Confocal imaging of colocalization of FA-PLGA-VP in HCT116 cells. Notes: Green fluorescence, MitoTracker; red fluorescence, emission of VP under 405 nm excitation. All images were taken with 40× magnification. Abbreviations: FA, folic acid; PLGA, poly(D,L-lactide-co-glycolic acid); VP, verteporfin.

Figure 6

Image correlation analysis with ImageJ Costes map, scatter plot and cytofluorogram for the images as shown in Figure 5. Notes: M1 and M2 represent the Manders correlation coefficients. All images were taken with 40× magnification. Abbreviation: PCC, Pearson’s correlation coefficient.

Figure 7

Cell viability under X-ray radiation, Notes: (A) Viability of normal (CCD 841 CoN) and cancer cells (HCT116) toward different doses of 6 MeV X-ray radiation. (B) The viability of HCT116 cancer cells treated with different samples and different radiation doses. Abbreviations: FA, folic acid; PLGA, poly(D,L-lactide-co-glycolic acid); VP, verteporfin.

Scheme 1

Illustration of conjugation and PDT mechanism.
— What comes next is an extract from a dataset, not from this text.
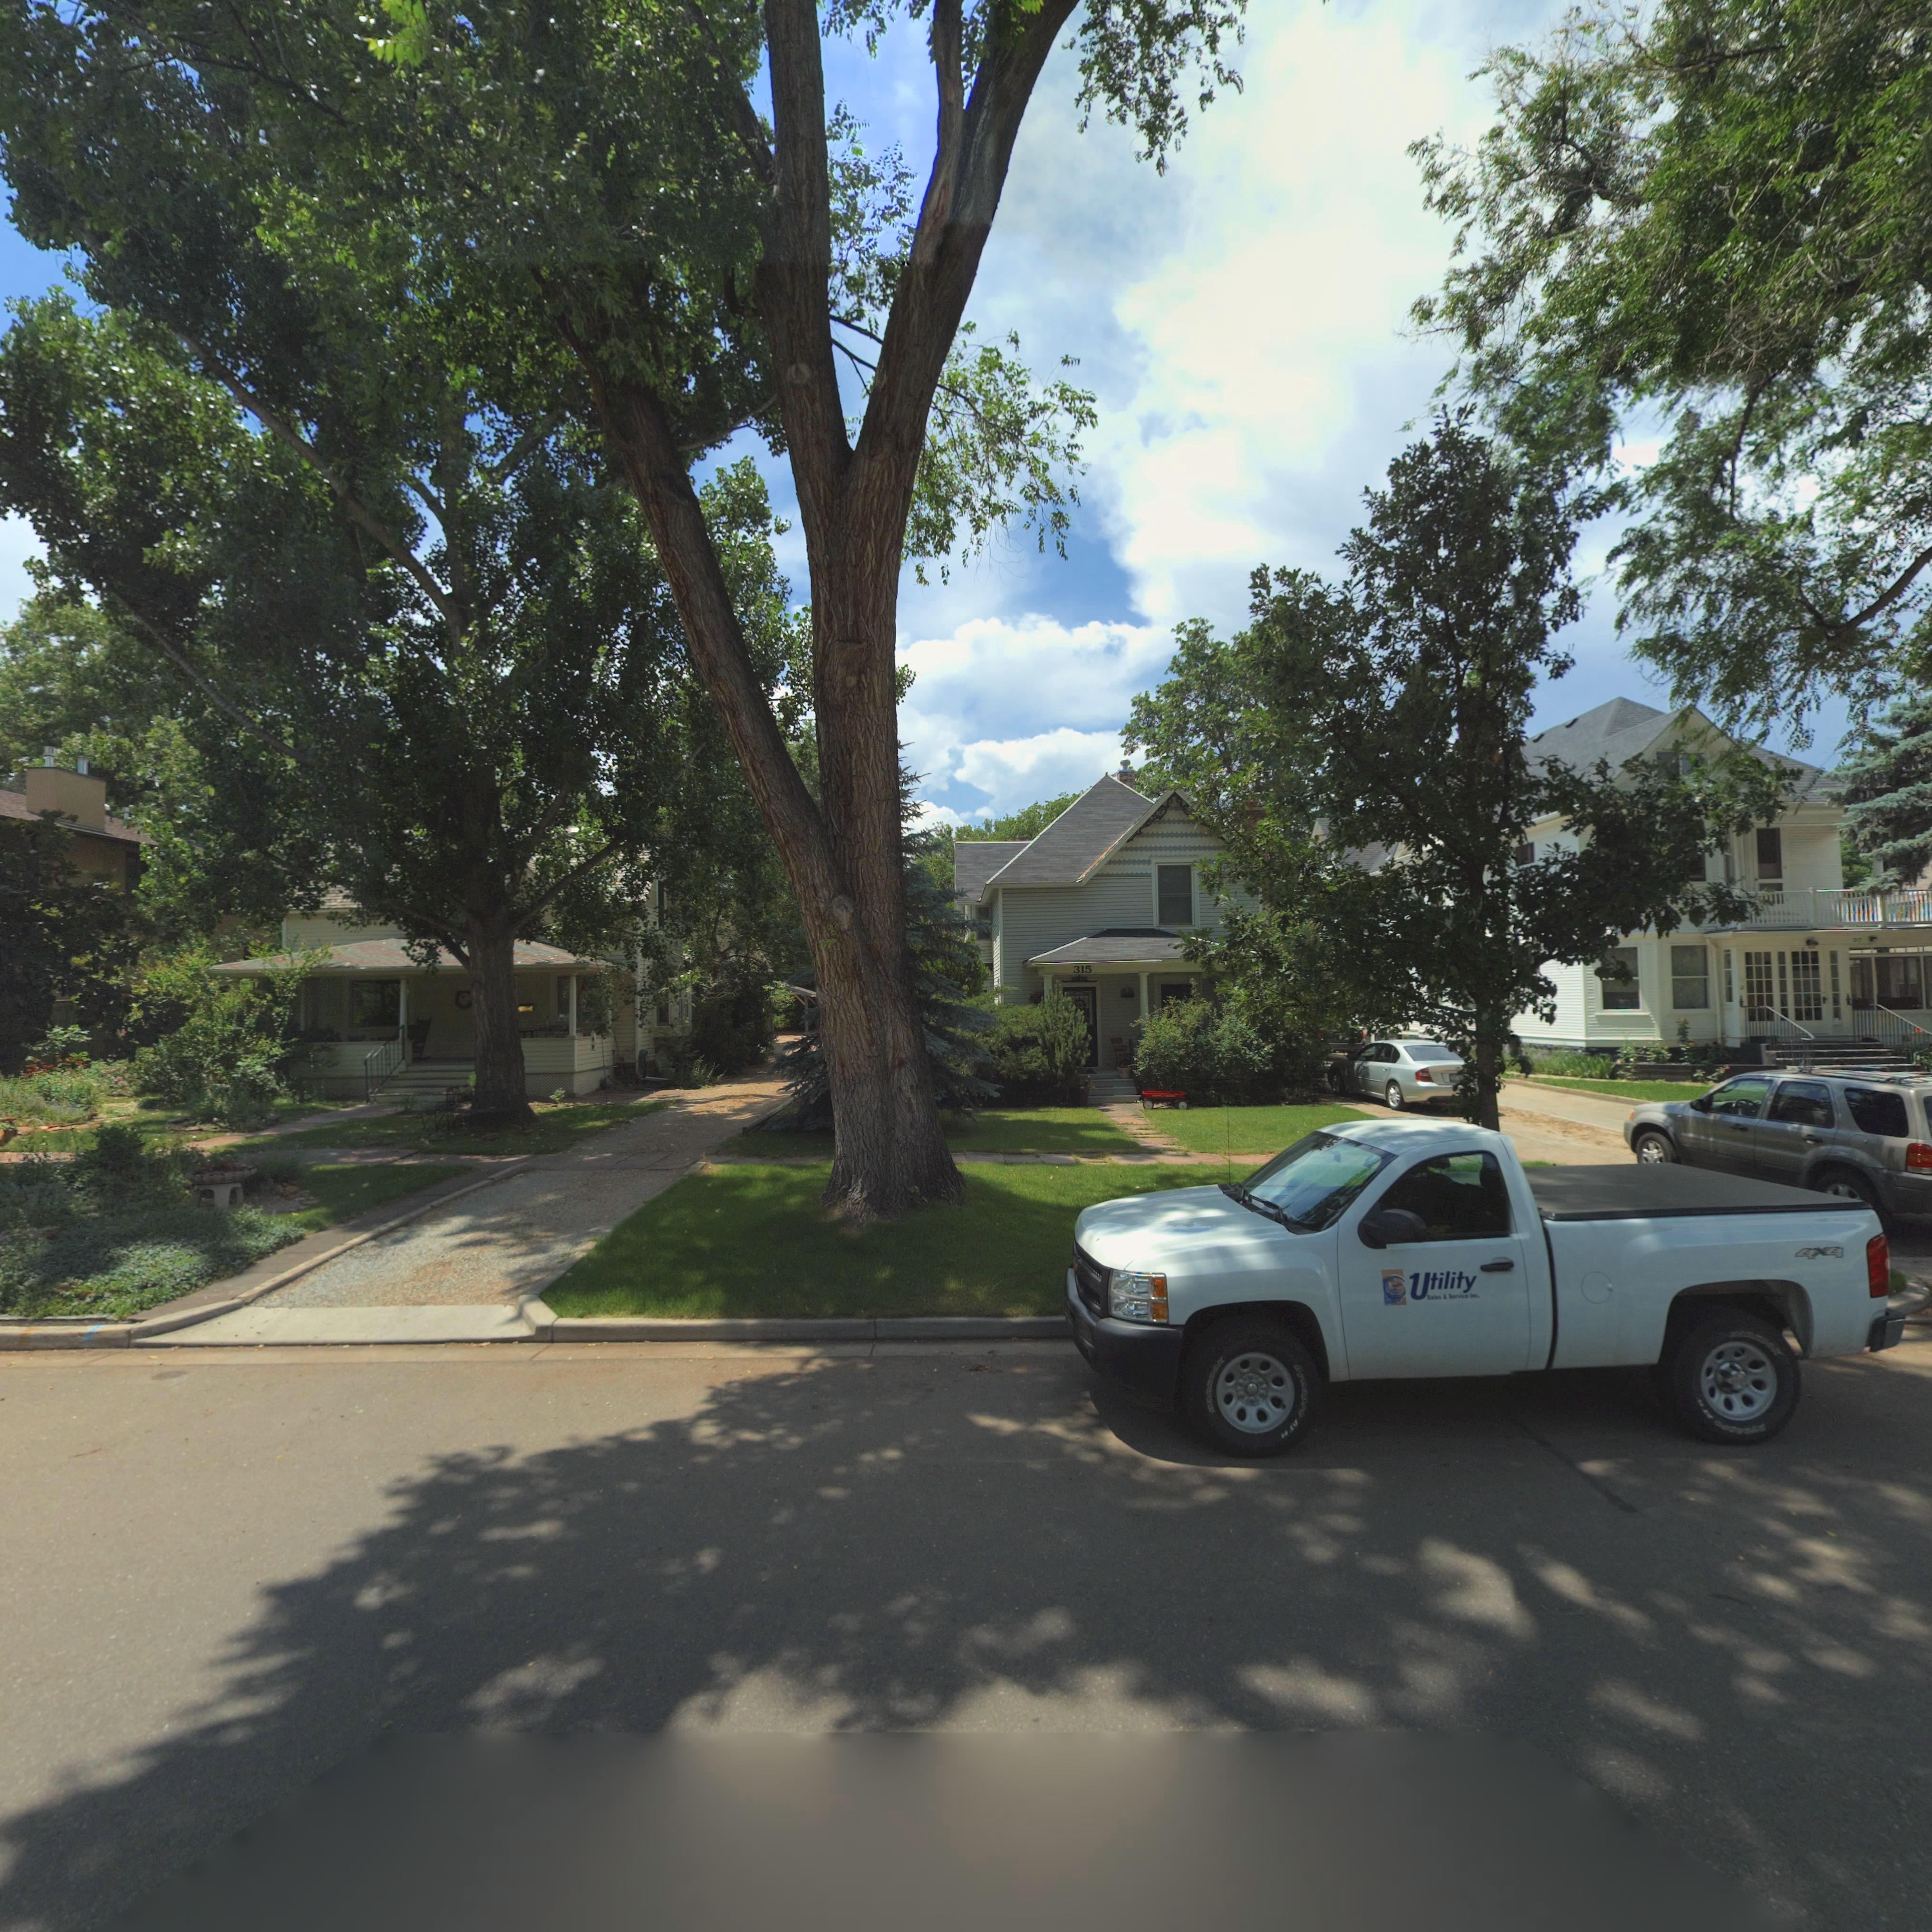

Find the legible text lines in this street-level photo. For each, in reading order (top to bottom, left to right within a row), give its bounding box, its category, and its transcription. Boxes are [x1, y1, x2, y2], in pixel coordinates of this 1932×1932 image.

[1073, 965, 1092, 974] StreetNumber: 315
Notes: (A) Synthesis of FA-PLGA-VP conjugates. (B) FA-PLGA-VP targeting and interacting with cancer cells following X-ray radiation exposure. (i) Specific binding to FRs overexpressed in cancer cells and cellular internalization. (ii) Cellular uptake of the conjugates via the FR-mediated endocytosis pathway. (iii) Endosomal escape and accumulation around the mitochondria of NPs as well as ¹O₂-induced cell killing with X-ray-triggered PDT. Abbreviations: FA, folic acid; FR, folate receptor; NPs, nanoparticles; PDT, photodynamic therapy; PLGA, poly(D,L-lactide-co-glycolic acid); VP, verteporfin.